MR: Your last sentence is very close to the mark. I don't know what is meant by "take aim," but Calvin's very Renaissance sense of the majesty of the human person (tempered always by a sense of our fallenness) is crucial to his understanding of, in effect, God's fascination with us. If Jack feels like an experience of human encounter, someone the reader might know, or be, then I am well pleased.

RMP: In other interviews you've explained that you wrote Home to give some of the other characters in Gilead their "own lives." However, two women in these novels remain fascinating and unexplored: Lila Ames and Della, Jack's wife. Is there a chance you might write a trilogy, giving these women their own lives, and / or their sons in later years? For readers who care deeply about what will happen to Glory after her father dies and she inherits the Boughton homestead, and about what will happen in Jack's second exile from home in his forties, can you offer a glimmer of hope that they will see a continuance of their stories? (Excuse the coercive nature of this question, but I'm one of those readers.)

MR: I don't know the answer to this question. Time will tell.

RMP: Though little happens in terms of plot, Home's narrative is oddly thrilling—a page-turner—in its rendering of personal observation and perception. The dialogue between Jack and Glory, two of the loneliest characters in recent literature, is extraordinarily sensitive. We watch their perceptions take form, stumble, regroup, and embrace the other in ways that seem to reveal what actually constitutes "home" in human relations. Would you speak to us about your fascination with attention, perception, and the vagaries and blessing involved in building trust, and its artistic expression in character development and interaction?

MR: I feel that people create themselves from a fabric of postures and gestures and expressions, a music of words and hesitations, and that in watching these things you learn who they are. This is what fascinates me about character—to the detriment of plot, I have been told. But to my mind, the movement from estrangement to trust, for example, means much more than some contrived event. But then literature is full of whale hunts and sword fights and wars in heaven. My fascinations are what they are. I love loyalty and trust, and courtesy, and kindness, and sensitivity. They are beautiful things in my mind. They require alertness and self-discipline and patience. And they are qualities that sustain my interest in my characters.

RMP: Would you reflect upon the matter of loneliness and personal isolation as it relates to our culture's distancing from religious consciousness? What would you wish for the Jacks of this world, who are legion? For the Glorys, for whom religious conviction does little to assuage their loneliness?

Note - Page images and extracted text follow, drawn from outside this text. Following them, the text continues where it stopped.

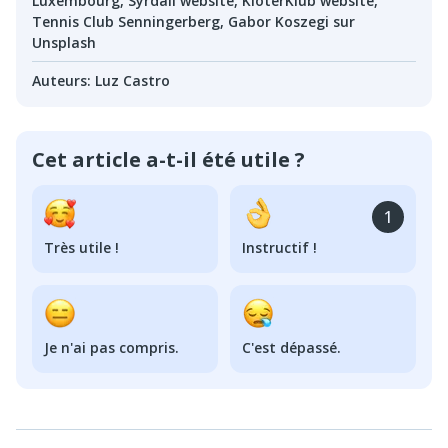
Luxembourg, Syrdall website, KloterKlub website,
Tennis Club Senningerberg, Gabor Koszegi sur
Unsplash
Auteurs
:
Luz Castro
Cet article a-t-il été utile ?
1
Très utile !
Instructif !
Je n'ai pas compris.
C'est dépassé.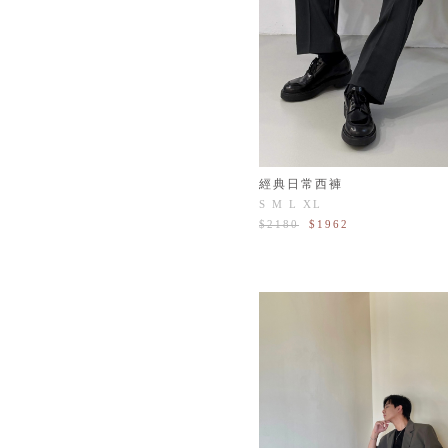
經典日常西褲
S
M
L
XL
$2180
$1962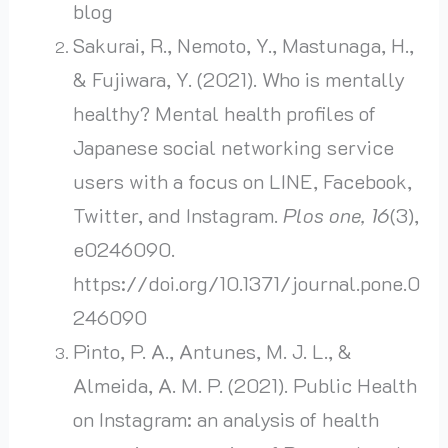
blog
Sakurai, R., Nemoto, Y., Mastunaga, H.,
& Fujiwara, Y. (2021). Who is mentally
healthy? Mental health profiles of
Japanese social networking service
users with a focus on LINE, Facebook,
Twitter, and Instagram.
Plos one, 16
(3),
e0246090.
https://doi.org/10.1371/journal.pone.0
246090
Pinto, P. A., Antunes, M. J. L., &
Almeida, A. M. P. (2021). Public Health
on Instagram: an analysis of health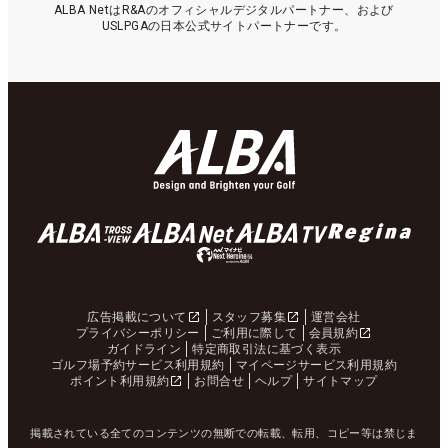
ALBA NetはR&Aのオフィシャルデジタルパートナー、および
USLPGAの日本公式サイトパートナーです。
広告掲載について
スタッフ募集
運営会社
プライバシーポリシー
ご利用に際して
会員規約
ガイドライン
特定商取引法に基づく表示
ゴルフ場予約サービス利用規約
マイページサービス利用規約
ポイント利用規約
お問合せ
ヘルプ
サイトマップ
掲載されている全てのコンテンツの無断での転載、転用、コピー等は禁じま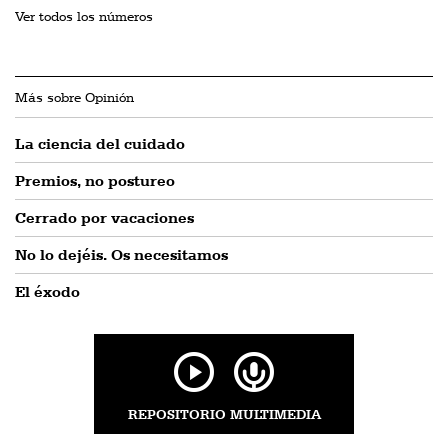
Ver todos los números
Más sobre Opinión
La ciencia del cuidado
Premios, no postureo
Cerrado por vacaciones
No lo dejéis. Os necesitamos
El éxodo
REPOSITORIO MULTIMEDIA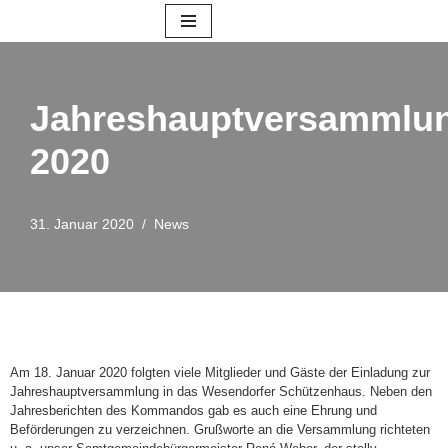
Zum
Inhalt
springen
Jahreshauptversammlu
2020
31. Januar 2020
News
Am 18. Januar 2020 folgten viele Mitglieder und Gäste der Einladung zur
Jahreshauptversammlung in das Wesendorfer Schützenhaus. Neben den
Jahresberichten des Kommandos gab es auch eine Ehrung und
Beförderungen zu verzeichnen. Grußworte an die Versammlung richteten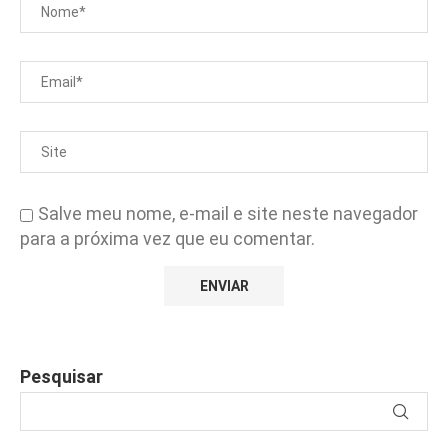
Salve meu nome, e-mail e site neste navegador
para a próxima vez que eu comentar.
Pesquisar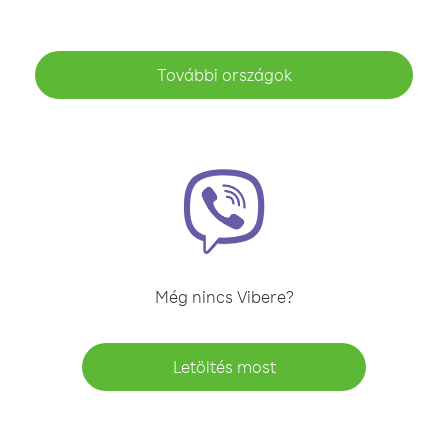
További országok
Még nincs Vibere?
Letöltés most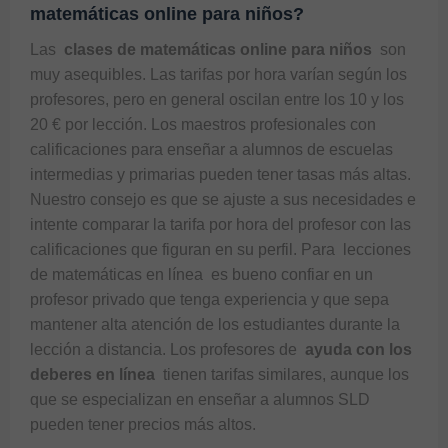
matemáticas online para niños?
Las 
 clases de matemáticas online para niños 
 son 
muy asequibles. Las tarifas por hora varían según los 
profesores, pero en general oscilan entre los 10 y los 
20 € por lección. Los maestros profesionales con 
calificaciones para enseñar a alumnos de escuelas 
intermedias y primarias pueden tener tasas más altas. 
Nuestro consejo es que se ajuste a sus necesidades e 
intente comparar la tarifa por hora del profesor con las 
calificaciones que figuran en su perfil. Para 
 lecciones 
de matemáticas en línea 
 es bueno confiar en un 
profesor privado que tenga experiencia y que sepa 
mantener alta atención de los estudiantes durante la 
lección a distancia. Los profesores de 
 ayuda con los 
deberes en línea 
 tienen tarifas similares, aunque los 
que se especializan en enseñar a alumnos SLD 
pueden tener precios más altos.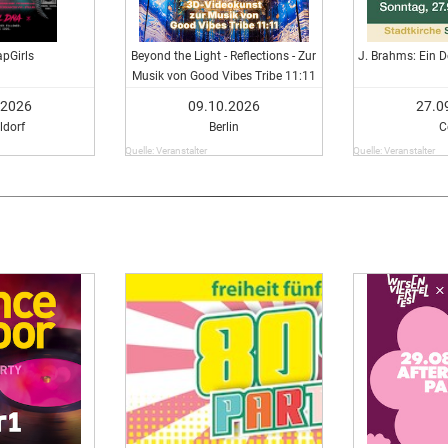
pGirls
Beyond the Light - Reflections - Zur
J. Brahms: Ein 
Musik von Good Vibes Tribe 11:11
.2026
09.10.2026
27.0
ldorf
Berlin
C
Quelle: Veranstalter
Quelle: Veranstalter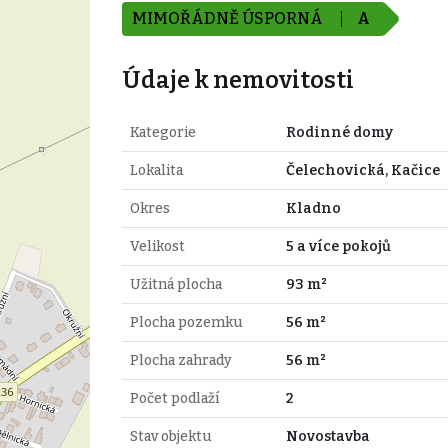
MIMOŘÁDNĚ ÚSPORNÁ
A
Údaje k nemovitosti
Kategorie
Rodinné domy
Lokalita
Čelechovická, Kačice
Okres
Kladno
Velikost
5 a více pokojů
Užitná plocha
93 m²
Plocha pozemku
56 m²
Plocha zahrady
56 m²
Počet podlaží
2
Stav objektu
Novostavba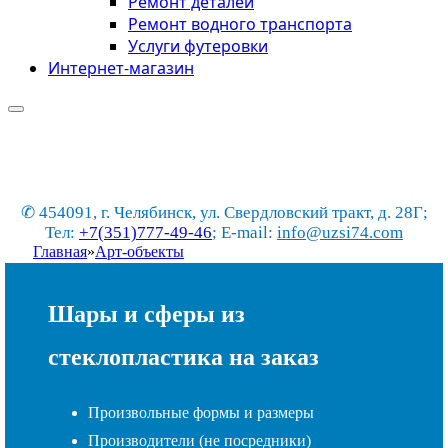
Ремонт деталей
Ремонт водного транспорта
Услуги футеровки
Интернет-магазин
✆ 454091, г. Челябинск, ул. Свердловский тракт, д. 28Г;
Тел:
+7(351)777-49-46
; E-mail:
info@uzsi74.com
Главная
»
Арт-объекты
Шары и сферы из
стеклопластика на заказ
Произвольные формы и размеры
Производители (не посредники)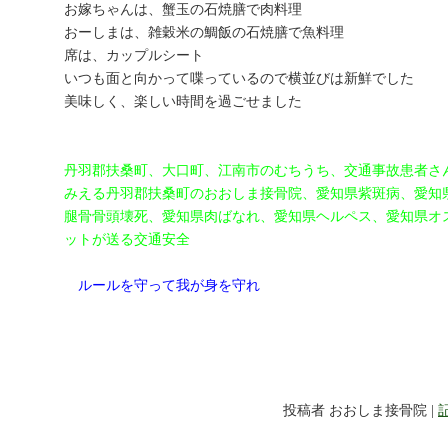
お嫁ちゃんは、蟹玉の石焼膳で肉料理
おーしまは、雑穀米の鯛飯の石焼膳で魚料理
席は、カップルシート
いつも面と向かって喋っているので横並びは新鮮でした
美味しく、楽しい時間を過ごせました
丹羽郡扶桑町、大口町、江南市のむちうち、交通事故患者さ
みえる丹羽郡扶桑町のおおしま接骨院、愛知県紫斑病、愛知
腿骨骨頭壊死、愛知県肉ばなれ、愛知県ヘルペス、愛知県オ
ットが送る交通安全
ルールを守って我が身を守れ
投稿者 おおしま接骨院 |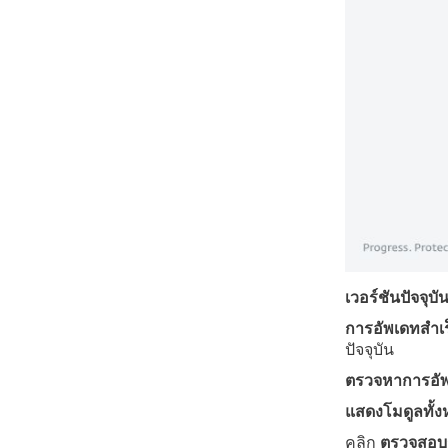
เวอร์ชันปัจจุบั
การอัพเดทสำเร็
ปัจจุบัน
ตรวจหาการอัพเ
แสดงโมดูลทั้
คลิก
ตรวจสอบ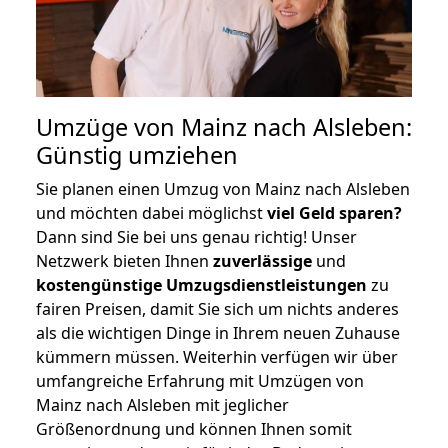
Umzüge von Mainz nach Alsleben:
Günstig umziehen
Sie planen einen Umzug von Mainz nach Alsleben
und möchten dabei möglichst
viel Geld sparen?
Dann sind Sie bei uns genau richtig! Unser
Netzwerk bieten Ihnen
zuverlässige
und
kostengünstige Umzugsdienstleistungen
zu
fairen Preisen, damit Sie sich um nichts anderes
als die wichtigen Dinge in Ihrem neuen Zuhause
kümmern müssen. Weiterhin verfügen wir über
umfangreiche Erfahrung mit Umzügen von
Mainz nach Alsleben mit jeglicher
Größenordnung und können Ihnen somit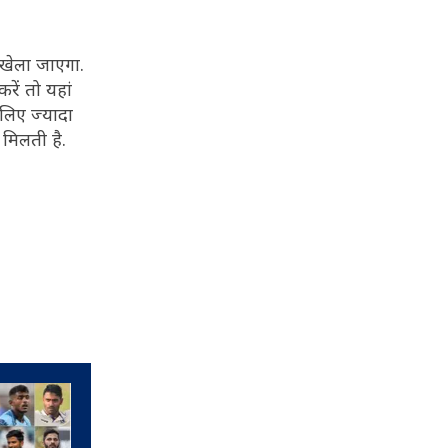
 खेला जाएगा.
ें तो यहां
 लिए ज्यादा
 मिलती है.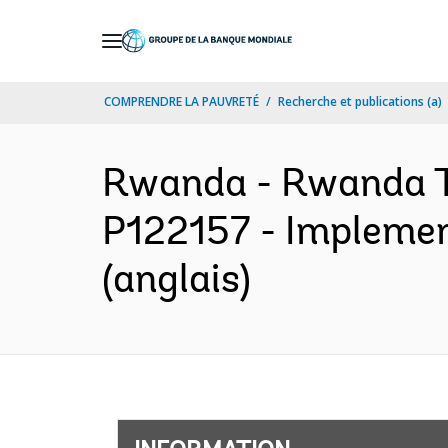
Skip
to
Main
COMPRENDRE LA PAUVRETÉ
Recherche et publications (a)
Navigation
Rwanda - Rwanda T
P122157 - Implemen
(anglais)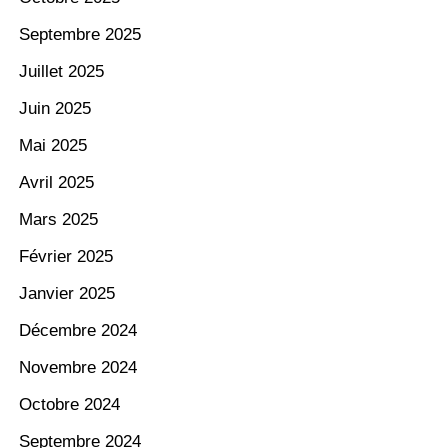
Septembre 2025
Juillet 2025
Juin 2025
Mai 2025
Avril 2025
Mars 2025
Février 2025
Janvier 2025
Décembre 2024
Novembre 2024
Octobre 2024
Septembre 2024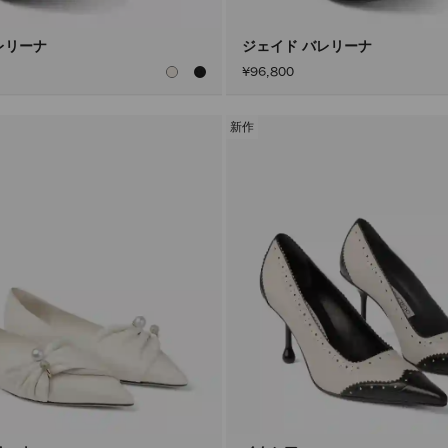
レリーナ
ジェイド バレリーナ
¥96,800
新作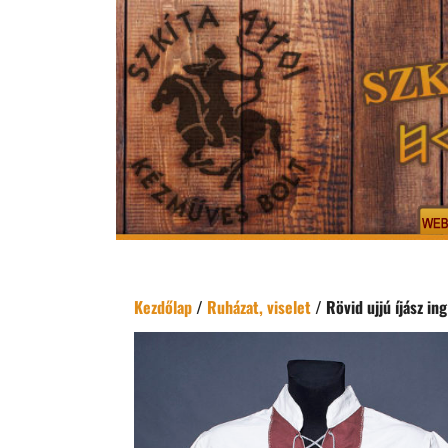
Kezdőlap
/
Ruházat, viselet
/ Rövid ujjú íjász ing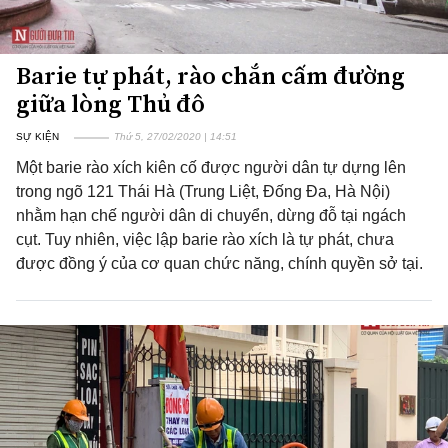
Barie tự phát, rào chắn cấm đường
giữa lòng Thủ đô
SỰ KIỆN
Thứ 5, 27/02/2020 | 14:51
Một barie rào xích kiên cố được người dân tự dựng lên
trong ngõ 121 Thái Hà (Trung Liệt, Đống Đa, Hà Nội)
nhằm hạn chế người dân di chuyển, dừng đỗ tại ngách
cụt. Tuy nhiên, việc lập barie rào xích là tự phát, chưa
được đồng ý của cơ quan chức năng, chính quyền sở tại.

MR: I am not sure religion is meant to assuage loneliness. Who was ever lonelier than Jesus? "Can you not watch with me one hour?" I think loneliness is the encounter with oneself—who can be great or terrible company, but who does ask all the essential questions. There is a tendency to think of loneliness as a symptom, a sign that life has gone wrong. But it is never only that. I sometimes think it is the one great prerequisite for depth, and for truthfulness.

RMP: As the charms of postmodernism gradually fade, what are your hopes for future exploration—creative and scholarly—of Christianity and literature?

MR: I would like to see a revival of real, exacting, no-nonsense scholarship, and the emergence of rigorous theologies that are especially attentive to human sanctity and divine grace.